QR codes are convenient. The problem? People had to know what QR codes would do for them and download an app to their smartphone that could read and interpret the codes contained within the image. That was the problem, too many steps to make it useful.
That may have changed with the iOS 11 update Apple released a few weeks ago. One of the enhancements in that software update was including native support for reading and interpreting QR codes in the Camera app. Point your iPhone camera at a QR code, and a box will pop up automatically allowing you to take the action the QR code has embedded.
What is a QR Code?
At its most basic, a QR Code is a barcode on steroids. QR is the acronym for Quick Response. Created by Toyota in Japan in 1994 to track parts in vehicle manufacturing, they are used for encoding information in a two-dimensional space — like in the pages of magazines, in advertisements, on business cards, and even on TV and websites.

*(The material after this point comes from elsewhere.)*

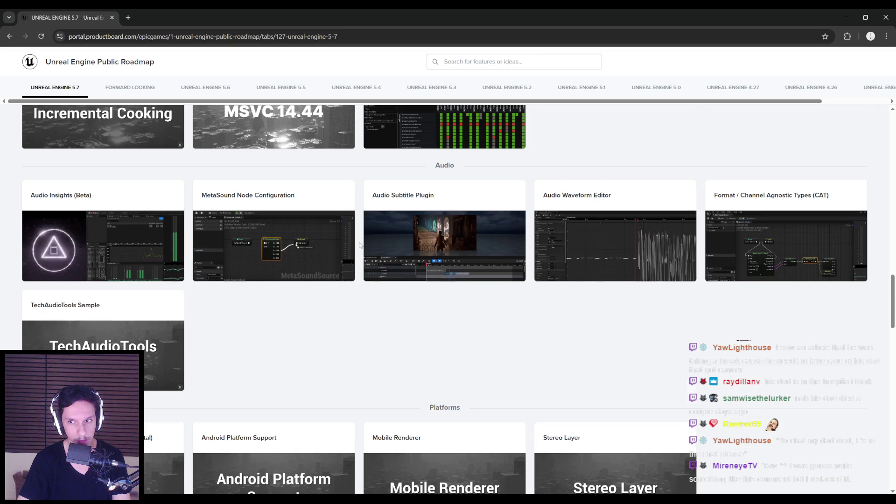
pyautogui.scroll(-5, 360, 244)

A standard U.S. barcode encodes data in only the horizontal plane (as scanners read the width and distance between the vertical lines) whereas QR codes encode data in 2D (both horizontally and vertically) in a grid of tiny squares. This allows for much more data to be encoded in a smaller space. QR codes can embed information in the code itself, and, when scanned with your smartphone camera, can trigger actions like launching a website or downloading a file. Additionally, QR codes can be read from any angle, while barcodes must be appropriately aligned.
Types of QR Codes
QR codes are tailor-made for quickly and easily linking to content on smartphones. Here are some ideas for types of QR codes you can create:
- A website URL: Touch and you will navigate directly to your website in the default browser.
- Prefilling a text message: Allow the person to send a text message with the phone number and message prefilled.

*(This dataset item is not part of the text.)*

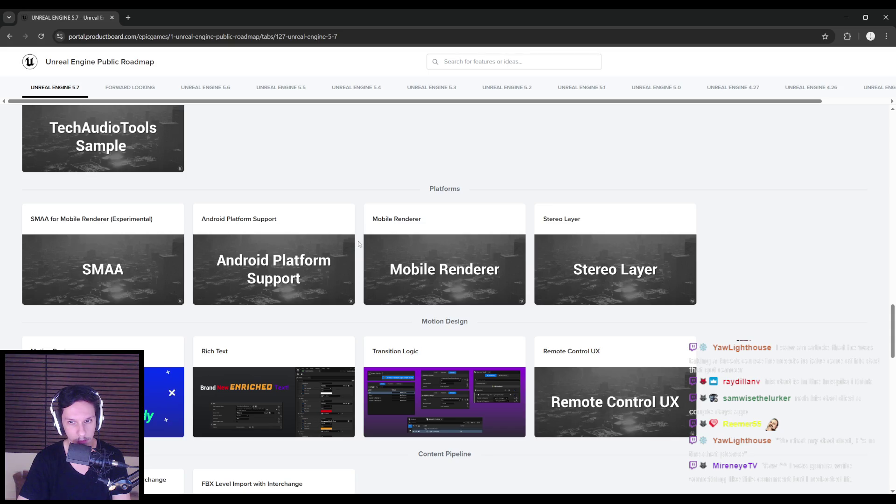
pyautogui.scroll(-2, 358, 244)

- Prefilling an email: Same as text but for email, the prefilled information can include the subject line and body content.
- VCard: The individual can download your contact information to be added directly to their phone contact list.
- Links to social platforms: This could include Facebook, Twitter, YouTube, or any other platform.
- Event: Prefill a calendar item with event information including location, start time, and end time.
If you have an iPhone and have upgraded to iOS 11 you can experience this for yourself by point your camera at this QR code:
Many online services allow you to create QR codes for free. One I have experimented with briefly that has much functionality — including adding logos to the QR code — is QRCode Monkey.
Will QR codes make a comeback? I am not sure, but I certainly am going to be experimenting with using them in more places. It just makes sense to make it as easy as possible for people to get to your website, or request more information from you about a product and service.
We are increasingly reliant on our mobile devices, and typing out URLs or other data on tiny keyboards is still not very efficient. These squares of elaborately arranged boxes are a shortcut around that problem.